Immunoglobulin M: The First Responder in Infectious Disease Diagnosis

Proteins exert their effects primarily by recognizing and binding to other molecules, a process that relies on the compatibility of their shapes. This principle is illustrated by the interaction between antibody proteins and antigens, as well as the binding of morphine or heroin to opioid receptor proteins.

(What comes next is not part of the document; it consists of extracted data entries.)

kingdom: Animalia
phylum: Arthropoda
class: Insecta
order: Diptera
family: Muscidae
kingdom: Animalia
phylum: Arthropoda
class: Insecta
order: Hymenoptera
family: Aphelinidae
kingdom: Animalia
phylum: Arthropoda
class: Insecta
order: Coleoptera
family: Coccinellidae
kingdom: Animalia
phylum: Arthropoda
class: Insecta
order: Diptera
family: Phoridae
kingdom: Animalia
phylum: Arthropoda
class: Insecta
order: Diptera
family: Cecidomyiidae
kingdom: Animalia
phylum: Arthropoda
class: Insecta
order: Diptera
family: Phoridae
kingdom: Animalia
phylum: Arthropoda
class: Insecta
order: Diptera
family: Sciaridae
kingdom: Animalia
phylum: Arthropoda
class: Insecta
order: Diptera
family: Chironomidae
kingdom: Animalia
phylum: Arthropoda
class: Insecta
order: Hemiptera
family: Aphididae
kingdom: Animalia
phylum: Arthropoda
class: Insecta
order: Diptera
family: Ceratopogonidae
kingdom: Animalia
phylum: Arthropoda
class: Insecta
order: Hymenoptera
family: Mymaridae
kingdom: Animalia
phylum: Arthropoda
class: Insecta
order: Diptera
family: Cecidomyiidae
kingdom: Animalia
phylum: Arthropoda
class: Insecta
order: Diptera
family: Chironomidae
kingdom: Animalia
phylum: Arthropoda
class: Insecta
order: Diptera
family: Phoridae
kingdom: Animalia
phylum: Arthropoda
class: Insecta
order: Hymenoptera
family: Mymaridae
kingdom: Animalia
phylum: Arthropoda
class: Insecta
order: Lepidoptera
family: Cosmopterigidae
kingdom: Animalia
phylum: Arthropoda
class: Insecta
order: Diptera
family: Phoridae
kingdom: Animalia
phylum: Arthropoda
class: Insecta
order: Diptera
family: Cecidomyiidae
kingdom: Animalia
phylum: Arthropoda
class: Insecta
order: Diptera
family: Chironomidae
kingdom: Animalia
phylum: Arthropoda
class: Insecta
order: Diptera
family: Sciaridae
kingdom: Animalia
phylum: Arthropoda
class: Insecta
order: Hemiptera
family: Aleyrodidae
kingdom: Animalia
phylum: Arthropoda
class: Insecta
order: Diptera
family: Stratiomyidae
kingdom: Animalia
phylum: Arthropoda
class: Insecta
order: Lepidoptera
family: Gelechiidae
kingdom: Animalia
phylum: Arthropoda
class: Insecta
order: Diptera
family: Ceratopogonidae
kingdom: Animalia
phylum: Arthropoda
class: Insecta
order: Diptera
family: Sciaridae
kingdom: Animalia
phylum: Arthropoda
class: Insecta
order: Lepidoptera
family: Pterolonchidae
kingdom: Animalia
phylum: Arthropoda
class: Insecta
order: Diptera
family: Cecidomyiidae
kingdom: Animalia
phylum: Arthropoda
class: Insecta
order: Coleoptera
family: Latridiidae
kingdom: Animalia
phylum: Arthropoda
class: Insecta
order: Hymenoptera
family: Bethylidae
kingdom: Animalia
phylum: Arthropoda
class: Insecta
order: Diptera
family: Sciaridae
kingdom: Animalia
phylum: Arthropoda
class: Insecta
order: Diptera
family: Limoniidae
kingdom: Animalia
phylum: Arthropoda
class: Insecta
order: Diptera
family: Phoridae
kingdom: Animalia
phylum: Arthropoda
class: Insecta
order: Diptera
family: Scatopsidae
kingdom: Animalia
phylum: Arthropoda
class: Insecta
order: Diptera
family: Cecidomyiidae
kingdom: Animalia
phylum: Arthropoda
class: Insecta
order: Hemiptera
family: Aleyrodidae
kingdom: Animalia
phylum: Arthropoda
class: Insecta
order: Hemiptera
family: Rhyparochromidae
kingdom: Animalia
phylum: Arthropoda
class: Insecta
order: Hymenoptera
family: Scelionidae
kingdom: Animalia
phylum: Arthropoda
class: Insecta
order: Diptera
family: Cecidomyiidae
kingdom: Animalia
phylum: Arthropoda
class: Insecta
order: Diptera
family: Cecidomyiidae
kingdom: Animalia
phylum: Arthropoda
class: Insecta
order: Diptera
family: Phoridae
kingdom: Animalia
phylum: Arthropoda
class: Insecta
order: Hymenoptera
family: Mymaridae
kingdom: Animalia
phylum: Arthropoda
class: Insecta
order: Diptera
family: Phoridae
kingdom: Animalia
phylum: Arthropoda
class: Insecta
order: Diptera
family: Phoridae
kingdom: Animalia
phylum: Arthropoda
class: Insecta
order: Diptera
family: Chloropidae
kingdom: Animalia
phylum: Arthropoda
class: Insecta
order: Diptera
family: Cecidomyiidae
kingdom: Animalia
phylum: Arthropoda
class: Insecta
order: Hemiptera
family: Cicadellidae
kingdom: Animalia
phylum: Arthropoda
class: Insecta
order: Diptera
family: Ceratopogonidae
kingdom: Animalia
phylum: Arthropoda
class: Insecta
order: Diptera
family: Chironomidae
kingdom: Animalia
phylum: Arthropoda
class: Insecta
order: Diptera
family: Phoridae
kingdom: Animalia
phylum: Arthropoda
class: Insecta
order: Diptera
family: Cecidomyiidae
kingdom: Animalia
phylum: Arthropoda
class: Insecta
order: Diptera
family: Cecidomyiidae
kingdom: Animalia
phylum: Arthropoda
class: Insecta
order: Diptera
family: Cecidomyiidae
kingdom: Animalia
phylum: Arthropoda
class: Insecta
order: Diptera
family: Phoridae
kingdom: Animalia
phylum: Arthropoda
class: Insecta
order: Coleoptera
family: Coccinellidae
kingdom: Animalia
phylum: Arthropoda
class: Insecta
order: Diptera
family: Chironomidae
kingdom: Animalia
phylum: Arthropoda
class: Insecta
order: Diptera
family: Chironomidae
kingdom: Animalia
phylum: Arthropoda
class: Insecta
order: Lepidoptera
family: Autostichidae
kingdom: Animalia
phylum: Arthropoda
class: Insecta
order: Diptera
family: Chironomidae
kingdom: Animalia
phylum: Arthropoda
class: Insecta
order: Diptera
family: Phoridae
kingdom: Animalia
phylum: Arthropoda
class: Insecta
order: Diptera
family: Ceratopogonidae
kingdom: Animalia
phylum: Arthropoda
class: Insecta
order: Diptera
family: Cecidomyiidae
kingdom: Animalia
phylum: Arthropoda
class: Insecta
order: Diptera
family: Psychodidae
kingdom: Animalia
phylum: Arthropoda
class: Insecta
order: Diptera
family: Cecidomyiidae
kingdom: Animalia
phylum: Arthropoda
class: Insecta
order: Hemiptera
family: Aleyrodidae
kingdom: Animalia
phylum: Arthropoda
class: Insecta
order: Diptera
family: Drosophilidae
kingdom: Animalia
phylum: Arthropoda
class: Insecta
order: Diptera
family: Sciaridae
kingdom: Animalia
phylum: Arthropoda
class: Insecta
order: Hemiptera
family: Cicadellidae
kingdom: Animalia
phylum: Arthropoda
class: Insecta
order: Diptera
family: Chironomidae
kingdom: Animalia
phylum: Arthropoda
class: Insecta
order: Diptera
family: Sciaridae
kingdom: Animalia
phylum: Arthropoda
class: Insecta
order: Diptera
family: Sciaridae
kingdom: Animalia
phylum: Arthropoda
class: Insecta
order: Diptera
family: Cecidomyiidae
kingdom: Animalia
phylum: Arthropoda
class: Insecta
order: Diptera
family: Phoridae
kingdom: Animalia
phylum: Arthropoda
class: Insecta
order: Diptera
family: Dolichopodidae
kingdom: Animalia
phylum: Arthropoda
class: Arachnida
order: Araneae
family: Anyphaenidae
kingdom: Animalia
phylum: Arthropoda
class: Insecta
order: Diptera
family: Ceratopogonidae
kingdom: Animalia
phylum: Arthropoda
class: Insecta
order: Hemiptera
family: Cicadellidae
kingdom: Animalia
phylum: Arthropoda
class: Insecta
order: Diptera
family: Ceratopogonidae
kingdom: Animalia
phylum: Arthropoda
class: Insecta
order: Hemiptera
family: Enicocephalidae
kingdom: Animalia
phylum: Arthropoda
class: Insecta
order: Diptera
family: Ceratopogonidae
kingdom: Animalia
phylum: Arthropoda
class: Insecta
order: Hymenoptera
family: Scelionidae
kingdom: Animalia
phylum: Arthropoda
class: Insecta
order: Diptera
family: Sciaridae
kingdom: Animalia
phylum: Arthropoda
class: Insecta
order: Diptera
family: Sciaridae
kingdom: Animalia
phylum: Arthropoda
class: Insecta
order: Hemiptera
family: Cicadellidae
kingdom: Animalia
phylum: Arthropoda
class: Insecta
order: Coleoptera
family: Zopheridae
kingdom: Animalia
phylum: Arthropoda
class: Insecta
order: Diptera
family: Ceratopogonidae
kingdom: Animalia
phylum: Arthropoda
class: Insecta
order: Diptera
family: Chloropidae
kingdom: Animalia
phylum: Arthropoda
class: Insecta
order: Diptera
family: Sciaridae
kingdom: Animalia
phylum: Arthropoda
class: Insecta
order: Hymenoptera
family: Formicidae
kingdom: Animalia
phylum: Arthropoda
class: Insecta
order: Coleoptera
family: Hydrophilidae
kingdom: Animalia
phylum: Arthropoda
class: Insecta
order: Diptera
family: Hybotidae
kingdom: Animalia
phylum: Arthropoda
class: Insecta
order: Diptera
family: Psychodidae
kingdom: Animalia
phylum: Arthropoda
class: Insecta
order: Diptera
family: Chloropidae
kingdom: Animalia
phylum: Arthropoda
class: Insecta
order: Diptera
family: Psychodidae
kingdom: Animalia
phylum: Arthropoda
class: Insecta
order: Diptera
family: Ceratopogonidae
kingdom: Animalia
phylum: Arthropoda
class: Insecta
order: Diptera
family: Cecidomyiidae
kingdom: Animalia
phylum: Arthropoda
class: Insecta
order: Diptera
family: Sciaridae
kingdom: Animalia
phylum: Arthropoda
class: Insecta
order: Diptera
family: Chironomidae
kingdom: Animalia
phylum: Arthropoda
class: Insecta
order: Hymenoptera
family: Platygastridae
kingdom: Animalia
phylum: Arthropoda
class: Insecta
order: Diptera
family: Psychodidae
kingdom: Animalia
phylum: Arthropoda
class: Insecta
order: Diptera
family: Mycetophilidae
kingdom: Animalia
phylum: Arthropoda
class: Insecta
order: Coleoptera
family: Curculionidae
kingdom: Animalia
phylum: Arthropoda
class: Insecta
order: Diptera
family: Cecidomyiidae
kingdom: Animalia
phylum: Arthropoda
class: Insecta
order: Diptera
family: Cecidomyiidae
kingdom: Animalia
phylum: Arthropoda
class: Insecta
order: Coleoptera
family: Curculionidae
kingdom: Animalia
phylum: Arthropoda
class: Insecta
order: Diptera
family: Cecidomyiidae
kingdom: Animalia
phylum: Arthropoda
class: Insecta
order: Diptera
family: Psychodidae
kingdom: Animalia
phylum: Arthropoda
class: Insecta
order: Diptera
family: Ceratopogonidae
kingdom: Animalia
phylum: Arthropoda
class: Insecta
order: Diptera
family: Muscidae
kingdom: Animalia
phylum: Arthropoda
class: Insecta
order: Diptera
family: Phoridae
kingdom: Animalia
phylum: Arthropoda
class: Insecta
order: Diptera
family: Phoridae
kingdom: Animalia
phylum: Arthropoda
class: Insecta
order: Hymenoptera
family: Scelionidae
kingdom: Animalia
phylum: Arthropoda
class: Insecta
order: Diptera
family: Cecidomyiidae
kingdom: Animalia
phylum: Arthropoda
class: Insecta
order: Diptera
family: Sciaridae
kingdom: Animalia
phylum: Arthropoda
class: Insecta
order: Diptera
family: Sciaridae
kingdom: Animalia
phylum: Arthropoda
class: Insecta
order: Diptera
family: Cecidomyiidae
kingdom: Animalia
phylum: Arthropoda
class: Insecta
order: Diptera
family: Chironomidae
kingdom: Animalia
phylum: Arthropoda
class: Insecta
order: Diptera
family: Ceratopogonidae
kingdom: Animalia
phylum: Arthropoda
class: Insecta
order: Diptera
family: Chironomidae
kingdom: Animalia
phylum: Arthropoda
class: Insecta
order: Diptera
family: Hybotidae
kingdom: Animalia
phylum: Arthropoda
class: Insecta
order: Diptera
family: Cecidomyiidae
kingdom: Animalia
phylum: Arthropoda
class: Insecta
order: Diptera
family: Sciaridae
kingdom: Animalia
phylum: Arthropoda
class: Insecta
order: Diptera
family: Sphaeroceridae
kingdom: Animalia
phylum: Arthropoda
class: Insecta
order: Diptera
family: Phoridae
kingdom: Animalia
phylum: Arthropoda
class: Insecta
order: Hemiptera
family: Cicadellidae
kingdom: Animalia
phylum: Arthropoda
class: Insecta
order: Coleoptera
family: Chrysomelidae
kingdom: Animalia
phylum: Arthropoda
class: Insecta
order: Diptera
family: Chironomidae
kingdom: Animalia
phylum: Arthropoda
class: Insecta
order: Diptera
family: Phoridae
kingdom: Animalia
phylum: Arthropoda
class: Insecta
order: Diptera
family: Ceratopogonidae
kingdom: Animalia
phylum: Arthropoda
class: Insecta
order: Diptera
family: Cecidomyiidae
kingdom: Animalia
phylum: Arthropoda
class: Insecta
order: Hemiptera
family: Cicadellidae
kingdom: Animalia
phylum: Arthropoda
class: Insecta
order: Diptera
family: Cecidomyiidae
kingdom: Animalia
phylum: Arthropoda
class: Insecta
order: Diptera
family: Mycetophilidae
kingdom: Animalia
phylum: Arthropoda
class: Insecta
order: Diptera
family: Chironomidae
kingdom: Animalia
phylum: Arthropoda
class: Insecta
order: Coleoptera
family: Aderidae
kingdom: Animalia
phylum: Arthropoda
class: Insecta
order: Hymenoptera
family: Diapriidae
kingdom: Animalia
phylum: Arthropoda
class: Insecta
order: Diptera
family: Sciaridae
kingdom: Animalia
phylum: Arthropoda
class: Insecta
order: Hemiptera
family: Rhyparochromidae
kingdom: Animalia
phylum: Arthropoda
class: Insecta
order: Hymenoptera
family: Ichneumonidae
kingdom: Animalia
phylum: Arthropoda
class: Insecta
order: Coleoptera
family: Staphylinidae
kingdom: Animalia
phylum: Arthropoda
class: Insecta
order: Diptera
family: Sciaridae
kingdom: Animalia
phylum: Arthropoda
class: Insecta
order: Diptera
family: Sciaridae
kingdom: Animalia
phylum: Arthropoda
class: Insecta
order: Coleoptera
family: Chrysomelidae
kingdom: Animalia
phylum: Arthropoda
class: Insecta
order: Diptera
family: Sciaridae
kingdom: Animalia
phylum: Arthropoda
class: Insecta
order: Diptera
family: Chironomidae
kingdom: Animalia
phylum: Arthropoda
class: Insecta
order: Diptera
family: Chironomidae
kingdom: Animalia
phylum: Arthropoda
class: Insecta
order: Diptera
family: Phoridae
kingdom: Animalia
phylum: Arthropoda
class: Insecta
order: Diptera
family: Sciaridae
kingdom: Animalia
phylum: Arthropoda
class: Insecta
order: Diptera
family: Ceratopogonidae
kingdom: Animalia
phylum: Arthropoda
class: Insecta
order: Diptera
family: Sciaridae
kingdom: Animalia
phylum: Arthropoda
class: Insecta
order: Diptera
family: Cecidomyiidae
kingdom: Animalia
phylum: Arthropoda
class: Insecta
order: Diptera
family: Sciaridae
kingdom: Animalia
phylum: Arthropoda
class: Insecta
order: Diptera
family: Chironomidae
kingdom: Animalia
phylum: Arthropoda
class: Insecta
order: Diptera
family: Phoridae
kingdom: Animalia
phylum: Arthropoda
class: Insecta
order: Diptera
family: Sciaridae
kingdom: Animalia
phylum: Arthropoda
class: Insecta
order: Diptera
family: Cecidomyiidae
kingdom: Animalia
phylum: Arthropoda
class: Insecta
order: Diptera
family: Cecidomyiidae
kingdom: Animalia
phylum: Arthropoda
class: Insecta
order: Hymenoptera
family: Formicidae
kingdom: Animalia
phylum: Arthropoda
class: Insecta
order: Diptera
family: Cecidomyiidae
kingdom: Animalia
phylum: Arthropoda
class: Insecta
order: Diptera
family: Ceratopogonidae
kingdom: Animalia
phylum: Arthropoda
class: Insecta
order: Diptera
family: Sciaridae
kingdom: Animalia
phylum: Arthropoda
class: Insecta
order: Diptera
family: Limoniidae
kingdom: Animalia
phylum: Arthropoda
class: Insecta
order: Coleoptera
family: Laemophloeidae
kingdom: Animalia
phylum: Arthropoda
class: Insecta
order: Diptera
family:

Proteins are structured at three, and occasionally four, distinct levels. The primary structure consists of a linear chain of amino acids. The secondary structure involves the folding or coiling of this chain. The tertiary structure represents the overall three-dimensional shape of a folded protein, while the quaternary structure occurs when two or more peptide chains come together to form a larger protein complex. For proteins to function biologically, they must be folded into these specific three-dimensional shapes.

Beginning in the mid-1950s, American biochemist Christian Anfinsen, working at the National Institutes of Health, explored the relationship between protein structure and function. He focused on ribonuclease, an enzyme responsible for breaking down ribonucleic acid (RNA), due to its stability, small size, extensive study, and availability in purified form. In 1957, Anfinsen discovered that when ribonuclease's three-dimensional structure was disrupted, causing it to lose its biological activity, it could spontaneously refold back into its native, fully functional shape, thereby restoring its enzymatic activity. This behavior was observed in many other proteins as well.

From these experiments, Anfinsen concluded that the information necessary for a protein to achieve its final three-dimensional conformation is encoded in its primary structure—specifically, its amino acid sequence. He proposed the "thermodynamic hypothesis," suggesting that ribonuclease adopts its three-dimensional structure because it is the most stable configuration. In recognition of his groundbreaking work linking amino acid sequences to the biologically active shapes of proteins, Anfinsen was awarded the Nobel Prize in Chemistry in 1972.

Several diseases, including Alzheimer’s, Parkinson’s, and Huntington’s, have been linked to the accumulation of misfolded proteins. These misfolded proteins are thought to originate from amyloid proteins and are believed to increase with age, potentially influenced by genetic factors.

Immunoglobulin M (IgM), the largest antibody present in the human circulatory system, is the first to respond during an infection. Its presence is frequently utilized as a key indicator in the diagnosis of infectious diseases.